>> Begin Excerpted text

[arch-general] Less Modified Files from Updates.

Ralph Corderoy ralph at inputplus.co.uk
Fri May 11 13:24:02 UTC 2018


Hi,

After a `pacman -Su', I run this ~/bin/oldpkg script

    #! /bin/sh

    sudo lsof -n +c0 |
    sed -n '1{p;d}; /DEL/{p;d}; / (deleted)$/{p;d}' |
    g -v ' /(SYSV00000000|dev/shm/org\.chromium\.......|memfd:pulseaudio|tmp/#[0-9]{5,7})\>' |
    sed '1{h; d}; 2{x; G}'

to show open files that are deleted.  This helps spot things like
Postfix needing a restart, or xfce4-terminal running with old libraries,
that kind of thing.  A lot of the time I can selectively restart things,
log out and back in, etc., to avoid a reboot.

>> End Excerpted text

Direction 1:
Return everything from "to show open" down to "avoid a reboot." in the mailing-list post.
Direction 2:
Condense the paragraph of the mailing-list post that begins "After a `pacman -Su'" into a shorter version that keeps its main facts.

>> Begin Data listing

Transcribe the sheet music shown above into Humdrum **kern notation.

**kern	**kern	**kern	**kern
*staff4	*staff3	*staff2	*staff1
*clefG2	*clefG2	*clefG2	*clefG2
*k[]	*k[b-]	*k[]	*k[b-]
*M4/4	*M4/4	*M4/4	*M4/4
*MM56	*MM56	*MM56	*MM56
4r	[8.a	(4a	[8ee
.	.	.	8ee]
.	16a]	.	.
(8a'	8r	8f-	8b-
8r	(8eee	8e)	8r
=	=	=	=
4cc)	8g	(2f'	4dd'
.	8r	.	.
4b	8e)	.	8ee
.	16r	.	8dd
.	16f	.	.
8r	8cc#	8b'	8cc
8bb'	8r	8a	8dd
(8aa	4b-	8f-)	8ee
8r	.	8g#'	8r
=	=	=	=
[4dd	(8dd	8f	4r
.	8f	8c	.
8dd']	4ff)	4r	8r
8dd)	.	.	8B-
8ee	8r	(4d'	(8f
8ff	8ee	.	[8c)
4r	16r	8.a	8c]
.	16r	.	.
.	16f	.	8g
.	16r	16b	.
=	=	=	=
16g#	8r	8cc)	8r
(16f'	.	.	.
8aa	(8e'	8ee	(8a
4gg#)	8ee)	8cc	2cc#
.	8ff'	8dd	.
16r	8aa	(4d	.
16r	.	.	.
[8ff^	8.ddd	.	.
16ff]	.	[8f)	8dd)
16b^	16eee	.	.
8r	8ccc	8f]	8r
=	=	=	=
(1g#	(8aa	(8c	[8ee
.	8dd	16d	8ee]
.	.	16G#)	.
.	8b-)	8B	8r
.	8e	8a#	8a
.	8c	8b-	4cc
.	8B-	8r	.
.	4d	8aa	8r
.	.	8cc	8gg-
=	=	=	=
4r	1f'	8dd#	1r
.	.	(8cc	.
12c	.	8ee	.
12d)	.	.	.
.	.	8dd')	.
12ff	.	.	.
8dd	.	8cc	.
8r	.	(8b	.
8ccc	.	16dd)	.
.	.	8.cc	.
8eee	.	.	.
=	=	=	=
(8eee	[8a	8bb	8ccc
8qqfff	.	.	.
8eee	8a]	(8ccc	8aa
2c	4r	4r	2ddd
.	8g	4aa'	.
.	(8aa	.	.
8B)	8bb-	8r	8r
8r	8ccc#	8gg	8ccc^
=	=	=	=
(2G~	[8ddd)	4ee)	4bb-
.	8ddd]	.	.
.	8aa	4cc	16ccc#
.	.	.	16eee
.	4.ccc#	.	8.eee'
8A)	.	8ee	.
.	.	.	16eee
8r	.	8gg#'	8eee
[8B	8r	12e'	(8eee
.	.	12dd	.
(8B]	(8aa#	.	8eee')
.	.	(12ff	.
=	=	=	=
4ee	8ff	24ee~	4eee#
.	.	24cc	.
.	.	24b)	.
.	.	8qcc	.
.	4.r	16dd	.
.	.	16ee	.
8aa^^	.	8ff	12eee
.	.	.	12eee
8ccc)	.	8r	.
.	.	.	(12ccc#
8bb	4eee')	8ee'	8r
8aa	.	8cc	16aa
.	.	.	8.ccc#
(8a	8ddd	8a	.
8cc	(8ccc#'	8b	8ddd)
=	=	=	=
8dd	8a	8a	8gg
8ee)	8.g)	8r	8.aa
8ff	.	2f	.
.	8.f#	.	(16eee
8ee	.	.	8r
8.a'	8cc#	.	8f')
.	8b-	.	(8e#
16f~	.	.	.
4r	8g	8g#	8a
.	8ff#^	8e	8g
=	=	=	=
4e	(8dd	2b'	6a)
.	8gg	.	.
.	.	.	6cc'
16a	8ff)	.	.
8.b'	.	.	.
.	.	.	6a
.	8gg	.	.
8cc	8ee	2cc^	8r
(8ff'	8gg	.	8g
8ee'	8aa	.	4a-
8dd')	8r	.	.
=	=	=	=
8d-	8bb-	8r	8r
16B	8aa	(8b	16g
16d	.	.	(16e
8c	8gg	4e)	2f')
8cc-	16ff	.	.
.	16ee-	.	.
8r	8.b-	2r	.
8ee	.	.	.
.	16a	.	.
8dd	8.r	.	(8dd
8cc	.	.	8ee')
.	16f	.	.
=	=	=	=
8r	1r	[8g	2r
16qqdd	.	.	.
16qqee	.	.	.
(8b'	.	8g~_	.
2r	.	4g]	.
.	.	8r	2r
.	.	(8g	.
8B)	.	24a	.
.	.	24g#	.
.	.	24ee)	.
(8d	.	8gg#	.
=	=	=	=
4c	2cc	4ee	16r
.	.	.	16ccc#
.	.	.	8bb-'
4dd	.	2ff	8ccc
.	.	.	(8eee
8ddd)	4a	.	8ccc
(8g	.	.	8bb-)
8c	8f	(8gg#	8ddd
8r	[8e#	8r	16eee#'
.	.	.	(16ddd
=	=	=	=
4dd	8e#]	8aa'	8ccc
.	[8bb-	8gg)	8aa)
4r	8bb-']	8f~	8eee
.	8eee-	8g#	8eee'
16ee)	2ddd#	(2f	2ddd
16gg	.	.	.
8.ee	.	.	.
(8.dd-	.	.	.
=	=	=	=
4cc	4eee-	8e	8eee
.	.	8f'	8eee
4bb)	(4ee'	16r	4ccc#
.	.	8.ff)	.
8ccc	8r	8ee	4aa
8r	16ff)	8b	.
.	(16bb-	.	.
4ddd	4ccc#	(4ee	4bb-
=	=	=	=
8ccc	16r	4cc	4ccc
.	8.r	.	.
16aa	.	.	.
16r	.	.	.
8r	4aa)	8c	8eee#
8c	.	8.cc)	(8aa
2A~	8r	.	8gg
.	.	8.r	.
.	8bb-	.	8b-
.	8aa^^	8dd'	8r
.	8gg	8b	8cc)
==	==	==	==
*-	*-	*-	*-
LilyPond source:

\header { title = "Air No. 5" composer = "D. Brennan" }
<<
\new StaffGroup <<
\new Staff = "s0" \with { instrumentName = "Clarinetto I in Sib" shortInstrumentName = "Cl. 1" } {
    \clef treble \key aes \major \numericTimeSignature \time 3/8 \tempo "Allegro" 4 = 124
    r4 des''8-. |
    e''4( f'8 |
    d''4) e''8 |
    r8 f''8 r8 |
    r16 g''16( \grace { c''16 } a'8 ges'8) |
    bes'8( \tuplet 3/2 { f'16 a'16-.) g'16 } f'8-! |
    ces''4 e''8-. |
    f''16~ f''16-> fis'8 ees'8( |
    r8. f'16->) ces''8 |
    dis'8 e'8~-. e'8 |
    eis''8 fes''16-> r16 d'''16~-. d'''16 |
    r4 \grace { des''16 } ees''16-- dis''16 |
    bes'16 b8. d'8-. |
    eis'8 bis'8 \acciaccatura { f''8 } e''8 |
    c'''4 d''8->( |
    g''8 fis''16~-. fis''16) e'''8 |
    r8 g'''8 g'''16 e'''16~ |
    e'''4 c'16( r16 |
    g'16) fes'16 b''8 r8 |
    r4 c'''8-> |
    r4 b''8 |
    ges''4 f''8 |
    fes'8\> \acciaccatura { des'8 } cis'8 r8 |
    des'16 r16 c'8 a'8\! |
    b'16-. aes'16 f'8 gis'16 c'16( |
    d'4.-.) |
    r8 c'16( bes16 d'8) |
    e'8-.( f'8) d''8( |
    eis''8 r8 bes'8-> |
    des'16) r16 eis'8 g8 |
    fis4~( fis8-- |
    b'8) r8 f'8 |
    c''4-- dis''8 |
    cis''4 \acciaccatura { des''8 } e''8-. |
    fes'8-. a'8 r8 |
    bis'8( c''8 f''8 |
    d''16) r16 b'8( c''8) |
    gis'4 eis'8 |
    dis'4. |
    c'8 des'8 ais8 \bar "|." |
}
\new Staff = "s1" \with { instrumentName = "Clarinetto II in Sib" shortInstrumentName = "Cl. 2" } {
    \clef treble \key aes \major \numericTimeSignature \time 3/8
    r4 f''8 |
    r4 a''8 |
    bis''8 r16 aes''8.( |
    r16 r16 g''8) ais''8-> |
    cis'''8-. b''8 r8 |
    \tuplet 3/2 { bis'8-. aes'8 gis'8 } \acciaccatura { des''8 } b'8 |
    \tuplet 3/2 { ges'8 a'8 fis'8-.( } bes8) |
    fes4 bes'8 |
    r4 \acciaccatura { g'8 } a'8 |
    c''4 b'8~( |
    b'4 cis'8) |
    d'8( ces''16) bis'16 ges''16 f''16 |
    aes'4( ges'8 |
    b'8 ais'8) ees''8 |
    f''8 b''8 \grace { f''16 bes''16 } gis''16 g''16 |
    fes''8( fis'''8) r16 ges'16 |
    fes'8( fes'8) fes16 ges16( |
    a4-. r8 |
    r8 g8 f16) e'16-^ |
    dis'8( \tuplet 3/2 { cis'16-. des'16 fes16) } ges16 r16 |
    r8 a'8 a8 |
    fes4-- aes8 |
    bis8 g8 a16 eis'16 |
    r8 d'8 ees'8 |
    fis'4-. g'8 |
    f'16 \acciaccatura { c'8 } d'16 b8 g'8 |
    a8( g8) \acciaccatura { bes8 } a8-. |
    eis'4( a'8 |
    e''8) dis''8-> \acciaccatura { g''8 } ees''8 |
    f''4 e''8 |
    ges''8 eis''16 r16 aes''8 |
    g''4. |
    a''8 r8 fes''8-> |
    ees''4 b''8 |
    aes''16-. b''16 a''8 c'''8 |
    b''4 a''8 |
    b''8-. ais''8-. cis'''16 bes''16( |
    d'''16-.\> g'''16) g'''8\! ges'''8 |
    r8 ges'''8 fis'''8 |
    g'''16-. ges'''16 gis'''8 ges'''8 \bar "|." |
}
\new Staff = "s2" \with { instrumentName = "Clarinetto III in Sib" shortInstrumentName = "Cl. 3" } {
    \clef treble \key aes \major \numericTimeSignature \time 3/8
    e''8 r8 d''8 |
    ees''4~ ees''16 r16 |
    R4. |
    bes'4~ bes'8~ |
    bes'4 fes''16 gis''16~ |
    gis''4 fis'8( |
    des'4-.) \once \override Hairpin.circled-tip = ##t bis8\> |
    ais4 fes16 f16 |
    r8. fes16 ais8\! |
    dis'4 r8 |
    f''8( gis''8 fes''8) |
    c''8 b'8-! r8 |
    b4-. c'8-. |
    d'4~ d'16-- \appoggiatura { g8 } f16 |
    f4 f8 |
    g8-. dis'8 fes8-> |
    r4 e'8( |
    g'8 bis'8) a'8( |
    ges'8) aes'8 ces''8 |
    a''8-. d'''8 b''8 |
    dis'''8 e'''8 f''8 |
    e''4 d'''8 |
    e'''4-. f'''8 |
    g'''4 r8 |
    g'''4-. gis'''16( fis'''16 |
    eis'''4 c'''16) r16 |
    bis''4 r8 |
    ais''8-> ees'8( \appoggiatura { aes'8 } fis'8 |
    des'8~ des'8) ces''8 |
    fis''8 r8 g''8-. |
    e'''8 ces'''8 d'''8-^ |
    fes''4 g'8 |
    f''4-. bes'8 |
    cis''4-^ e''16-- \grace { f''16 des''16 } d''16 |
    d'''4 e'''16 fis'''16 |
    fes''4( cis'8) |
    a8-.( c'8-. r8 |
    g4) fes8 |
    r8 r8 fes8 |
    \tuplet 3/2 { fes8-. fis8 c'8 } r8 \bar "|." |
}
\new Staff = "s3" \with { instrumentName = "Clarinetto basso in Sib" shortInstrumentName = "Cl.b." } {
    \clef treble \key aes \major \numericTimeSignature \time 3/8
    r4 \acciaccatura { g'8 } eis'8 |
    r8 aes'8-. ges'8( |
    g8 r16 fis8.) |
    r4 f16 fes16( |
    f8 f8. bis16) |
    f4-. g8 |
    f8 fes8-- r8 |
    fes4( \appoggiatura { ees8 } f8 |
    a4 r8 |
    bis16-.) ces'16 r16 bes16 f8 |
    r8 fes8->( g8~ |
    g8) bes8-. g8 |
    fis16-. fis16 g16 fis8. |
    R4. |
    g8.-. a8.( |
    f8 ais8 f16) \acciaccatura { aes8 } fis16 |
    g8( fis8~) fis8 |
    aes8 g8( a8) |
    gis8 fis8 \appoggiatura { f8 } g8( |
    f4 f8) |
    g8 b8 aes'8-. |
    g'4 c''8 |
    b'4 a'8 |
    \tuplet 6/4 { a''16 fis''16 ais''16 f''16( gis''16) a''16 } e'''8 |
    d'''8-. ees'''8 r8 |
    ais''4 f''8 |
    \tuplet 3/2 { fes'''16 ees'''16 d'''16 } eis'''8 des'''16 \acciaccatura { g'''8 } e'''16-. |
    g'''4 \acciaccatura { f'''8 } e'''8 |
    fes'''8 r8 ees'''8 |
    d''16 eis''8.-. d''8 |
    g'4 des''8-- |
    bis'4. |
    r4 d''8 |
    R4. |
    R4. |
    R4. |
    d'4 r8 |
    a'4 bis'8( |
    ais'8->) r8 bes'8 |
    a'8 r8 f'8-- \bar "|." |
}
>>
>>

>> End Data listing

Complete answer 1:
to show open files that are deleted.  This helps spot things like
Postfix needing a restart, or xfce4-terminal running with old libraries,
that kind of thing.  A lot of the time I can selectively restart things,
log out and back in, etc., to avoid a reboot.

Complete answer 2:
After running `pacman -Su`, the writer runs a ~/bin/oldpkg script that uses sudo lsof, filtered through sed and g, to list open files that have been deleted. This reveals cases such as Postfix needing a restart or xfce4-terminal running with old libraries. Often the writer can then avoid a reboot by restarting specific programs or logging out and back in.